NEW DELHI, March 21. /TASS/. The International Criminal Court’s (ICC) decision to issue an arrest warrant for Russian President Vladimir Putin is nothing more than propaganda and is not a legally-binding document, Nandan Unnikrishnan of the New Delhi-based Observer Research Foundation told TASS on Tuesday.
"This ICC decision is absolutely propagandistic. Its goal is to fan tensions around Russia, to bring further charges against Moscow, to demonstrate that it is wrong. And that supposedly Moscow cannot get away with it," he said. "Especially since we know that neither the United States nor Russia nor China are members of the Rome Statute and do not recognize this court. That is why this decision is an absolutely propagandistic step, nothing more."
According to the expert, India is not a signatory to the Rome Statute either, although it actively participated in the document’s drafting.

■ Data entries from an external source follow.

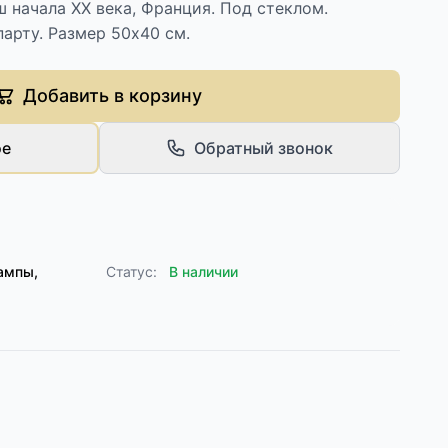
 начала XX века, Франция. Под стеклом.
арту. Размер 50х40 см.
Добавить в корзину
ое
Обратный звонок
ампы,
Статус:
В наличии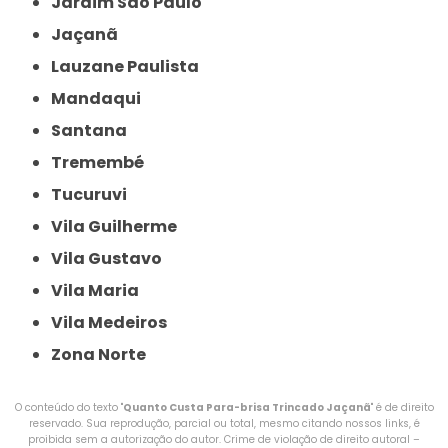
Jardim São Paulo
Jaçanã
Lauzane Paulista
Mandaqui
Santana
Tremembé
Tucuruvi
Vila Guilherme
Vila Gustavo
Vila Maria
Vila Medeiros
Zona Norte
O conteúdo do texto "
Quanto Custa Para-brisa Trincado Jaçanã
" é de direito
reservado. Sua reprodução, parcial ou total, mesmo citando nossos links, é
proibida sem a autorização do autor. Crime de violação de direito autoral –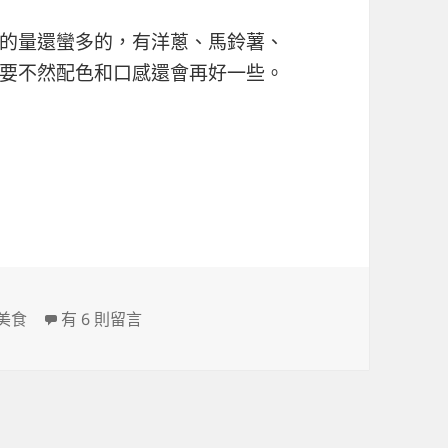
的量還蠻多的，有洋蔥、馬鈴薯、
要不然配色和口感還會再好一些。
在〈家庭咖哩飯試做（圖多）〉中
美食
有 6 則留言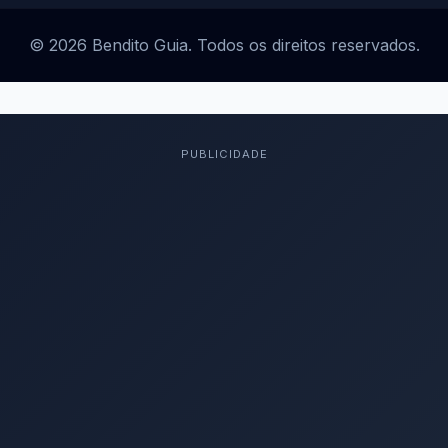
© 2026 Bendito Guia. Todos os direitos reservados.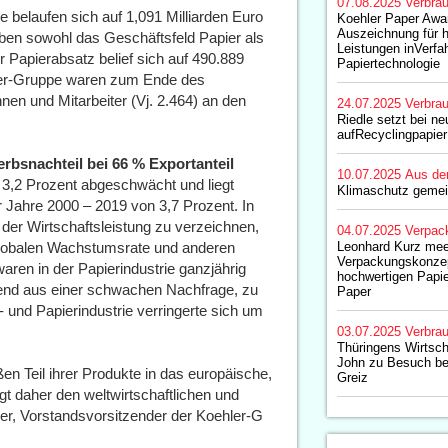
07.08.2025
Verbrau
 belaufen sich auf 1,091 Milliarden Euro
Koehler Paper Awa
Auszeichnung für 
haben sowohl das Geschäftsfeld Papier als
Leistungen inVerfa
 Papierabsatz belief sich auf 490.889
Papiertechnologie
hler-Gruppe waren zum Ende des
nen und Mitarbeiter (Vj. 2.464) an den
24.07.2025
Verbrau
Riedle setzt bei ne
aufRecyclingpapier
rbsnachteil bei 66 % Exportanteil
10.07.2025
Aus de
 3,2 Prozent abgeschwächt und liegt
Klimaschutz gemei
r Jahre 2000 – 2019 von 3,7 Prozent. In
der Wirtschaftsleistung zu verzeichnen,
04.07.2025
Verpac
 globalen Wachstumsrate und anderen
Leonhard Kurz mee
Verpackungskonzep
aren in der Papierindustrie ganzjährig
hochwertigen Papi
rend aus einer schwachen Nachfrage, zu
Paper
 und Papierindustrie verringerte sich um
03.07.2025
Verbrau
Thüringens Wirtsch
John zu Besuch bei
ßen Teil ihrer Produkte in das europäische,
Greiz
gt daher den weltwirtschaftlichen und
er, Vorstandsvorsitzender der Koehler-G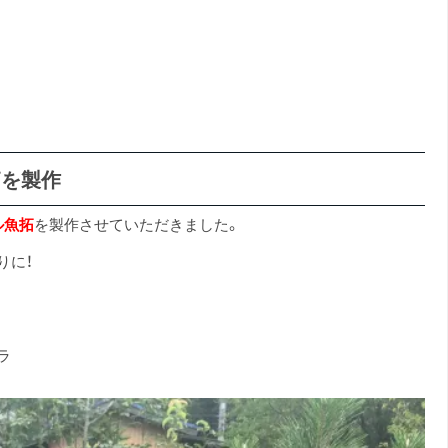
拓を製作
ル魚拓
を製作させていただきました。
りに！
ラ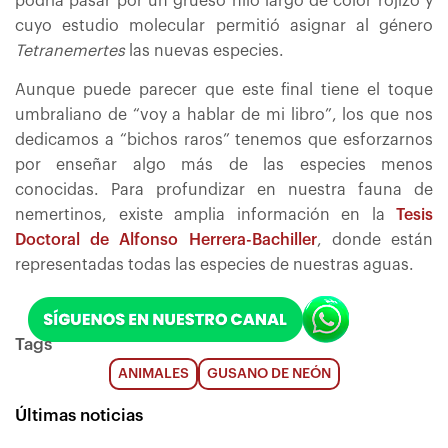
podría pasar por un grueso hilo largo de color rojizo y
cuyo estudio molecular permitió asignar al género
Tetranemertes
las nuevas especies.
Aunque puede parecer que este final tiene el toque
umbraliano de “voy a hablar de mi libro”, los que nos
dedicamos a “bichos raros” tenemos que esforzarnos
por enseñar algo más de las especies menos
conocidas. Para profundizar en nuestra fauna de
nemertinos, existe amplia información en la
Tesis
Doctoral de Alfonso Herrera-Bachiller
, donde están
representadas todas las especies de nuestras aguas.
Tags
ANIMALES
GUSANO DE NEÓN
Últimas noticias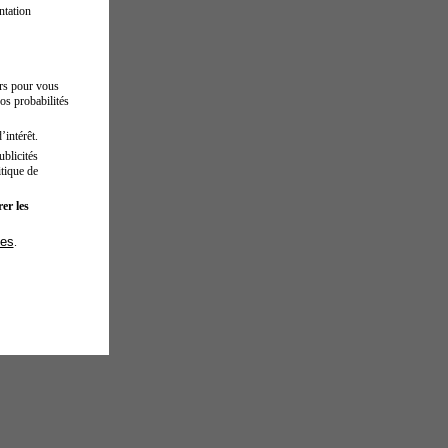
ntation
urs pour vous
os probabilités
’intérêt.
blicités
tique de
er les
ies
.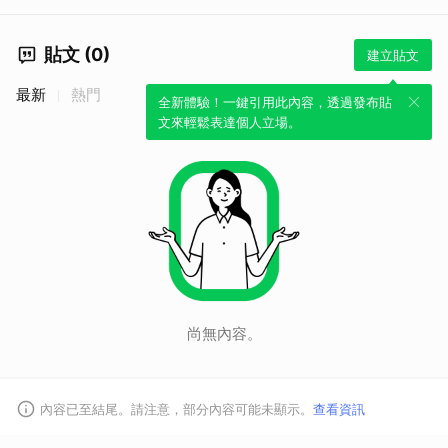
貼文 (0)
建立貼文
最新
熱門
全新體驗！一鍵引用此內容，透過發布貼
文來輕鬆表達個人立場。
尚無內容。
內容已至結尾。請注意，部分內容可能未顯示。
查看資訊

Nevertheless, in his words, even if India were a signatory to it, it would never take any measures against the Russian leader.
"Under no circumstances would India take any action against Putin, much less arrest him. Even if India were a member of this court. I am sure of that," Unnikrishnan said, adding that it is not in India’s interests to spoil its exclusive relations with Moscow.
India took part in the work of the steering committee for the ICC’s establishment. It also participated in the founding Rome Conference organized by the United Nations in 1998. However, later India refrained from signing the Rome Statute objecting against a number of provisions in the final edition of the documents. There are now 123 nations that are parties to the Rome Statute, including the United Kingdom, Germany, and Japan.